Low temps can do a number on our vehicles so give them a little extra attention to keep them going strong all winter long.
Tips for Keeping Cars Up to Speed During Cold Months
Check the Antifreeze
Antifreeze keeps your engine at the proper temperature during the winter months. As the name suggests it keeps it from freezing. However, if you don’t have the proper amount or the antifreeze is old it can’t do its job properly. Check the antifreeze to make sure it’s properly filled and consult the owners manual to see how often the radiator needs to be flushed and refilled.
Replace Old Batteries
In general the cold can cause strain on batteries leading older ones to lose some of their charge. Batteries that are over 5 years old are more likely to freeze up if it drops below 32° F. If this happens it will kill the battery and leave you stranded. Take it to an auto repair shop to test the load if it’s more than a year old. A full battery won’t freeze no matter how old it is. Also check to make sure the connections are free of corrosion and rust.
Look for Cracked or Worn Belts and Hoses
Take a look under the hood and inspect all the hoses and belts. If they are cracked or worn the cold weather will only make it worse. If the rubber doesn’t look good it’s time to replace the hose or belt.
Switch to Thinner Oil
Many car makers say your oil should be changed every 5,000 to 7,500 miles, but cold and hot weather can lower its lifespan. For the average driver that means your oil should be changed about twice a year. That’s perfect timing for making adjustments for the seasons.

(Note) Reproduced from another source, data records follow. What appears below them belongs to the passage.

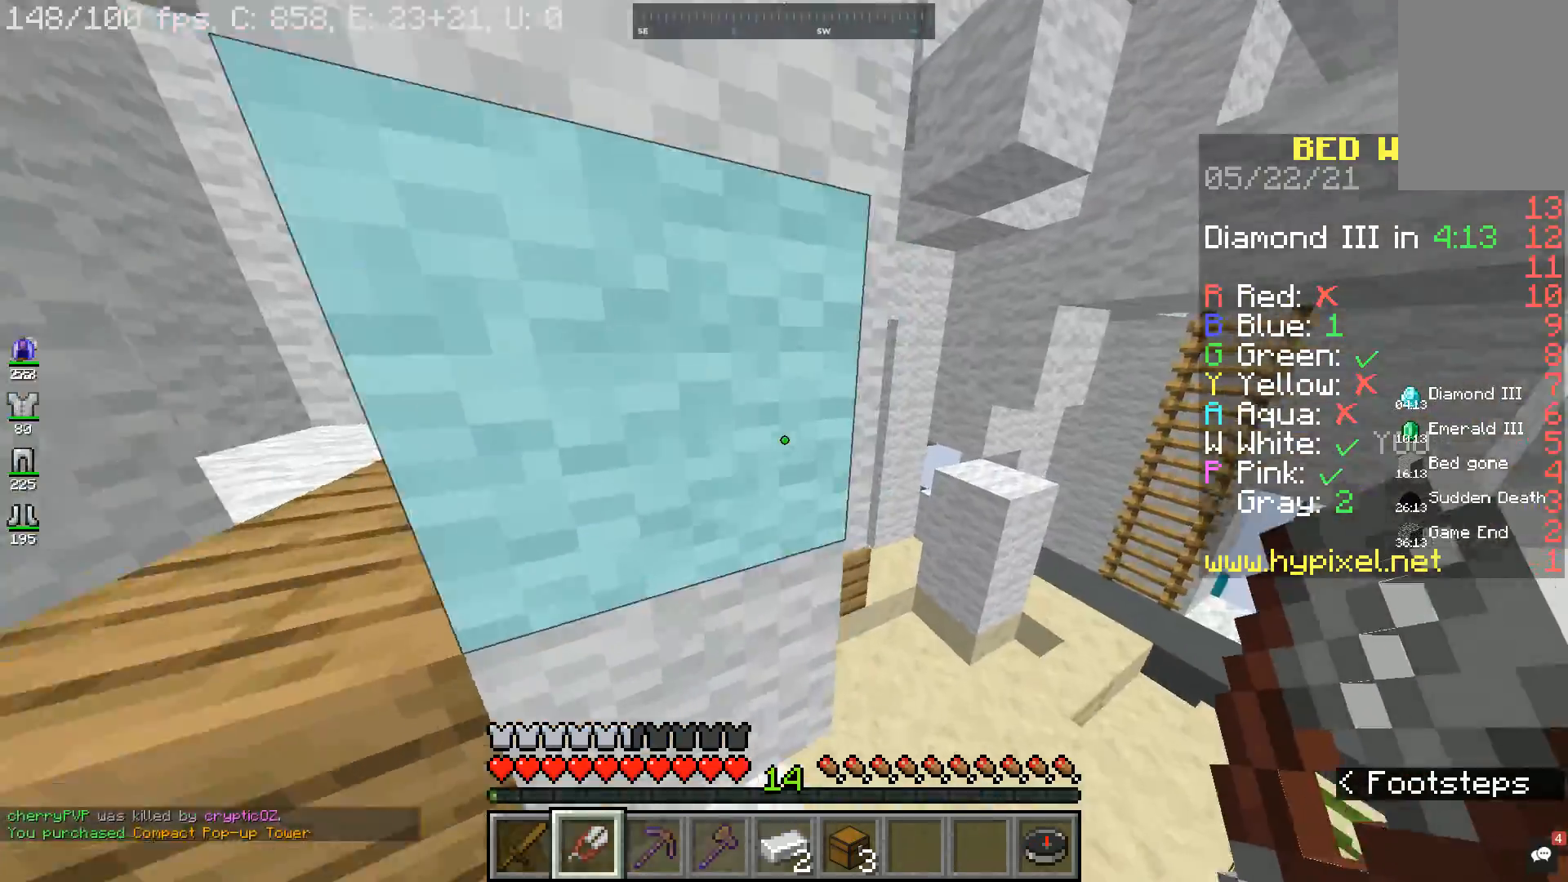
{"keys": ["d", "w"], "mouse": [], "events": []}
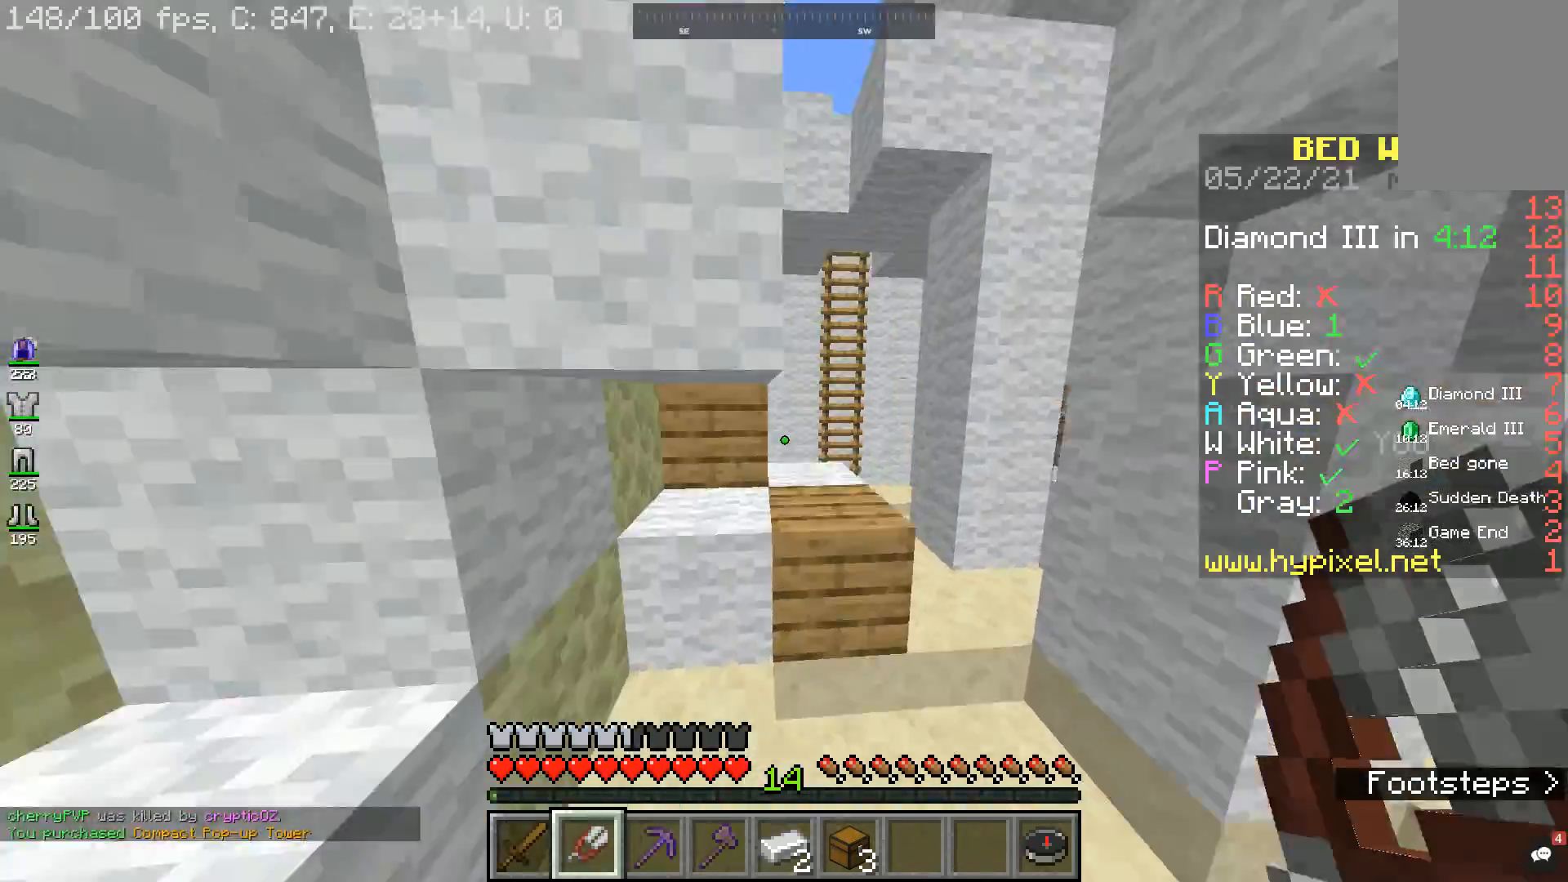
{"keys": ["space", "w"], "mouse": [], "events": [[333, "space", "down"], [367, "d", "up"]]}
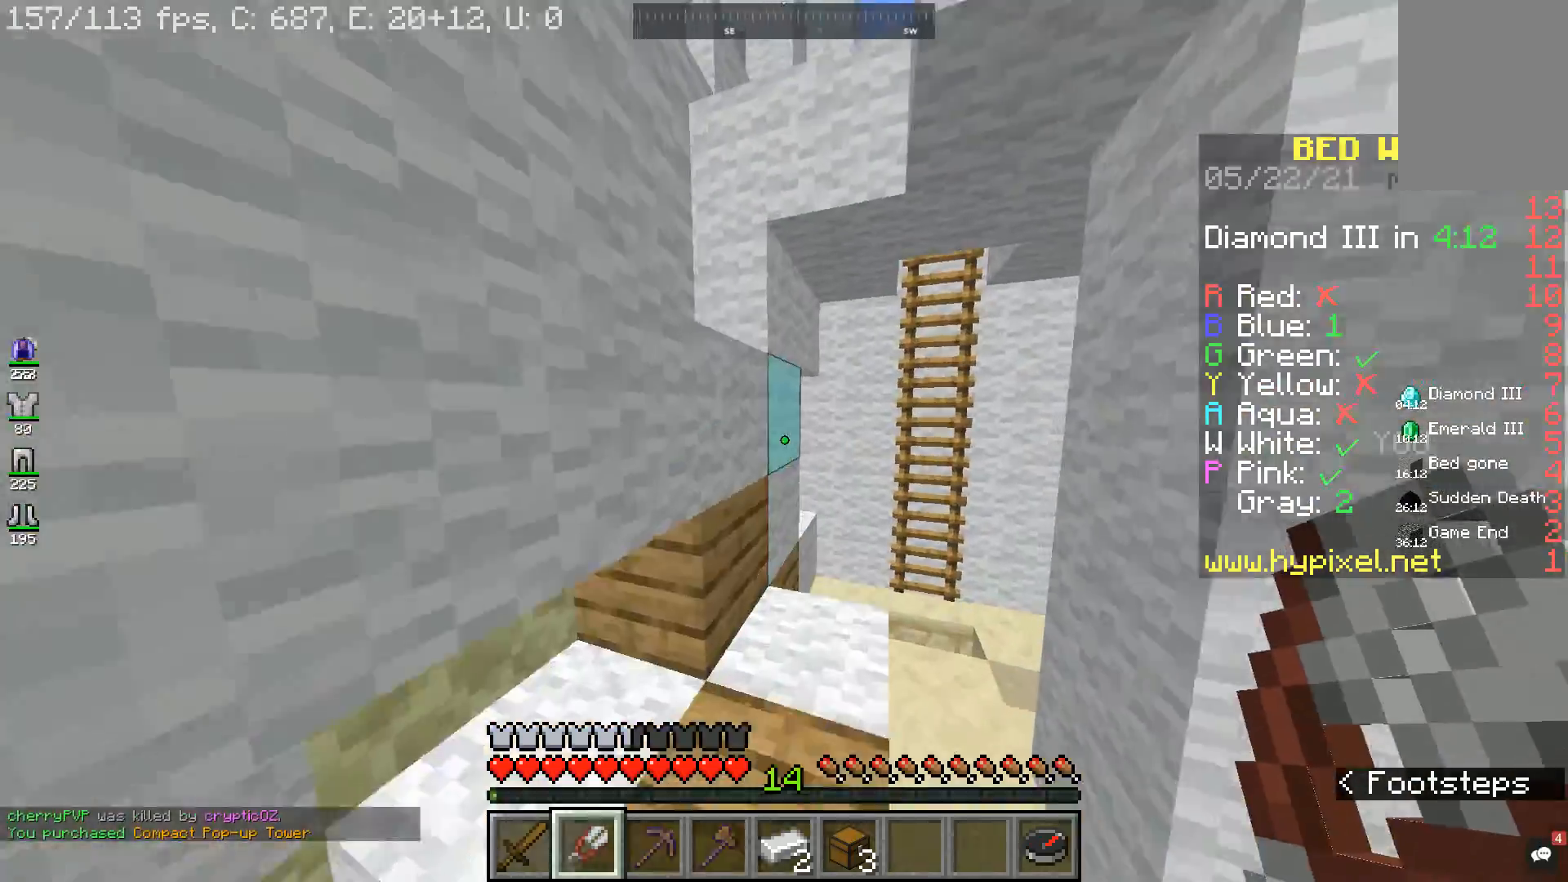
{"keys": ["d", "w"], "mouse": [], "events": [[67, "space", "up"], [267, "d", "down"]]}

When it starts to get cold switch to thinner oil. Temperature has a huge bearing on the viscosity. Higher temperatures will make oil thinner and vice versa. So in times of lower temps thinner oil should be used for proper lubrication. Check you manual for precise oil weight advice.
Check Your Windshield Wipers
Unlike the summer time, you can usually expect a decent amount of rain and even snow during the winter months in Texas. Windshield wipers that are worn out or dried out won’t be as effective at keeping things visible. Inspect them carefully and replace the wipers if needed. Also check the fluid and top it off if it’s getting low.
Air Up Your Tires
Air pressure drops just like the temperature does during winter. This can dramatically affect the fuel economy and handling. Check your tire pressure when they’re cold, not after driving around. Use the owner’s manual to determine the correct tire pressure then keep an eye on things throughout the winter. While you’re checking the pressure examine the tread and side walls as well.
Test Your Defroster
The defroster is critical for keeping maximum visibility. Check it out to make sure it’s working properly along with the car’s heater.